▶ Supplied text:
---------------
Part of the recovery process was to simply experience normal parts of life he had missed out on. By his estimation, last summer was his first without baseball since he was 13 or 14 years old. Whalen was able to enjoy things most people take for granted. He went to the beach; he went to music festivals and he enjoyed a freedom he hadn't experienced in more than a decade.
"The first month or so [of retirement] was tough," he said. "I knew that walking away could have been career suicide, but I was doing it for me. I kept telling myself, 'This is what you need to do.' Baseball had been my identity for so long. I began playing on travel teams when I was a teenager and there was little time for anything else after that. When you become a professional, it adds a whole new dimension to it. It's your job and you're playing for your livelihood while chasing a dream. I was able to deal with it for a while, but for whatever reason, it got the best of me."
Whalen had turned into a baseball player -- and nothing more.
"If I [stunk] on the mound that day, I felt I [stunk] in life. I didn't know who I was off the field anymore. I needed to get away, to get out of my house and experience life again," he said. "Stepping away while continuing therapy afforded me the opportunity to find a routine that works for me. I'm able to keep those negative thoughts from overtaking me."
Meet the Mets ... again
Retirement was never meant to be permanent. If he found the means to deal with his anxiety and depression, Whalen had every intention of returning. The year away from baseball allowed the now 26-year-old to mature and find himself. He stayed in shape by throwing on the side and made some calls around the game when the time felt right early last month. The Mets called back.
"Coming to the [St. Lucie] complex for the first time in several years ... it felt like I never left. I'm so excited to be back with the Mets," Whalen said. "I wanted to get my foot back in the door, and they were willing to give me the chance to throw for them. Now it's up to me to go back out there and show them what I can do. I'm genuinely not worried about what the future holds. I'm just excited to be back playing."
---------------
(Collected data entries)
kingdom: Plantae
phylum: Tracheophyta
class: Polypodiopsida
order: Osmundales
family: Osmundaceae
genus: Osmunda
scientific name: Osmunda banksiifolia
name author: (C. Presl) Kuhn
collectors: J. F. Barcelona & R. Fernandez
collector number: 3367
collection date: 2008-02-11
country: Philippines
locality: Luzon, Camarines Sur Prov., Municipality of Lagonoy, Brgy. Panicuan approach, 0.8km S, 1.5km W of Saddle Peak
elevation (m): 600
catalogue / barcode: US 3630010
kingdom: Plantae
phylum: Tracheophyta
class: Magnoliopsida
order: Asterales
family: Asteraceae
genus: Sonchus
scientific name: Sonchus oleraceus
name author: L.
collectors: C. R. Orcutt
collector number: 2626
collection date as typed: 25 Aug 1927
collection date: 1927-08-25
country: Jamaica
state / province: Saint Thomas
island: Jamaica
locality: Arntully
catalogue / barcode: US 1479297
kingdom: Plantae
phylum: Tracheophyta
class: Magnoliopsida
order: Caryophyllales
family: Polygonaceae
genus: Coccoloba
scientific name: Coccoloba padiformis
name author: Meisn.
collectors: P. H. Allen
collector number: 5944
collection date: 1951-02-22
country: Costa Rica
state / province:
---------------
▶ Exercise prompt:
Continue the article about Whalen's return to the Mets, starting right after its final quoted paragraph.

▶ Response area:
Being on the diamond is something Whalen had little appetite for this time last year. Among the many things he learned during his season away from the game is to not look too far ahead.
"I think I've matured a lot over the last year. I've done a good job building a foundation in my life and have surrounded myself with people who care about me and will help me if I need it," he said. "I've learned that how you react to failure -- and there will be plenty of it -- is the key. Not everything is going to go my way, and that's OK. I'm going to focus on whatever task is in front of me one pitch at a time."
There's no guarantee Whalen's story has a Hollywood ending. There is no promise of a direct path back to the Majors. If he doesn't make it, though, it won't be for a lack of trying. Whalen is excited to compete again and if he's going to go out, it will be on his terms.
"I made a promise to myself that if I came back, I would not let my anxiety define me," he said. "I owe it to myself. I've worked too long and too hard up to this point to see my career cut short at 24 or 25. I've got too much left in my tank. I reached the top of the mountain in 2016, and within two years it was all gone. I'm determined to see that doesn't happen again.
"Whatever comes my way ... I'm ready for it."